Modular machine learning systems for continuous hydrologic and hydraulic modeling in flood warning systems.

Flooding is one of costliest natural hazards annually across the world, and great efforts have been made to deploy real-time flood warning and predictive inundation modeling in recent decades. One of the largest hindrances to this technology has been the computational cost of running hydrologic and hydraulic (H/H) models. AI and machine learning techniques have been shown to be useful for hybrid or pseudo-modeling H/H computations; however, the necessity for static datasets limits their application. Any changes to land use or topography from development would require a recreation of the entire synthetic dataset with current machine learning techniques. This limitation requires a trade-off of continued accuracy against the computational cost of retraining. To address the static dataset limitation of AI for pseudo-modeling, a modular network design was implemented. Modular networks have been commonly used after data clustering to improve overall accuracy with independent AI modules for each cluster of a dataset.

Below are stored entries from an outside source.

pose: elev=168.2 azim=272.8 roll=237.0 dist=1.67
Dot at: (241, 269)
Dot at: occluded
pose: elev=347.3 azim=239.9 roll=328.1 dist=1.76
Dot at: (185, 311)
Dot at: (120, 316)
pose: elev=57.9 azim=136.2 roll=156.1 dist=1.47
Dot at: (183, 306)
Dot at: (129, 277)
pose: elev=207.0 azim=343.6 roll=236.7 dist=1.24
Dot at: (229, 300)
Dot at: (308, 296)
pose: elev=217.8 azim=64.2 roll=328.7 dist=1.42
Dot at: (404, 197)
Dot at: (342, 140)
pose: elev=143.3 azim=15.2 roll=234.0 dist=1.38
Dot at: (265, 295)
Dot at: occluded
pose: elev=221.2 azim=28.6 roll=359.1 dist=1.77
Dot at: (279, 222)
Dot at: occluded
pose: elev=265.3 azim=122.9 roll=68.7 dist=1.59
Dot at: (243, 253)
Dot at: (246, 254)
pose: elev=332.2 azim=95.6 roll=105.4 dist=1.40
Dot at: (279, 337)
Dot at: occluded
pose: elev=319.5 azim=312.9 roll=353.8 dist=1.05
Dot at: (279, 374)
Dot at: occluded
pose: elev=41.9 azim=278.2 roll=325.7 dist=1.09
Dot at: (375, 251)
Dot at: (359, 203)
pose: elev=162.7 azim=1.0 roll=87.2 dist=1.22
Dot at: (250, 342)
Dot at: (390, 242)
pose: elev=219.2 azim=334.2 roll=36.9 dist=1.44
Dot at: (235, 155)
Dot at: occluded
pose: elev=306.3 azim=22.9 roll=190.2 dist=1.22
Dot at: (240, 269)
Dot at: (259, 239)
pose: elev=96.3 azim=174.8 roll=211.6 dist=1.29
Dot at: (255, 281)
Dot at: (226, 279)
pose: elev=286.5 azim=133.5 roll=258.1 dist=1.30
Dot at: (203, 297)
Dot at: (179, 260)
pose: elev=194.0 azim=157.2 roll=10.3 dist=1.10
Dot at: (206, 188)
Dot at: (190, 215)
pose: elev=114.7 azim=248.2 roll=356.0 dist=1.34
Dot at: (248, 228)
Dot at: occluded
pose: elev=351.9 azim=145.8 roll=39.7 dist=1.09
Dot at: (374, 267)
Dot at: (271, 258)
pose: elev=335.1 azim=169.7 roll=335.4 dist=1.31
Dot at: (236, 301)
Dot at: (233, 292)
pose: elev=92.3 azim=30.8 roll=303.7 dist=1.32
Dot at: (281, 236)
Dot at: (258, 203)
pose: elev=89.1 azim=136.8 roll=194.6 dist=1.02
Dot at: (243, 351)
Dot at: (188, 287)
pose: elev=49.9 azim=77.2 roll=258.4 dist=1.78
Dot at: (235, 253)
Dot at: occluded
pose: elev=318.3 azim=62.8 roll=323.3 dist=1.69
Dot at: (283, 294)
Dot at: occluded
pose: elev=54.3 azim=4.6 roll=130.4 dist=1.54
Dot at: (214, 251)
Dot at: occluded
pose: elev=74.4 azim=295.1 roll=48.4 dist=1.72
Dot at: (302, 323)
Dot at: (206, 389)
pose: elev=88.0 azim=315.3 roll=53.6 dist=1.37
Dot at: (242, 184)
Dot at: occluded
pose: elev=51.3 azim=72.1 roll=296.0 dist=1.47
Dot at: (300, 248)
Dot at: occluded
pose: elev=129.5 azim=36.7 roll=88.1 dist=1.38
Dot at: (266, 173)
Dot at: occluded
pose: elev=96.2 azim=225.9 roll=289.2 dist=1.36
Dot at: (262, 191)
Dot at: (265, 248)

The novel use of modularity for this work is the division of the physical system into discrete groups (e.g. watersheds) rather than the dataset. The resulting setup is an interconnected system of individual AI models that can independently be updated for future use or development. This framework eliminates the drawbacks that hybrid AI models hold with current implementation, and allows for further development towards real-time flood warning and inundation mapping.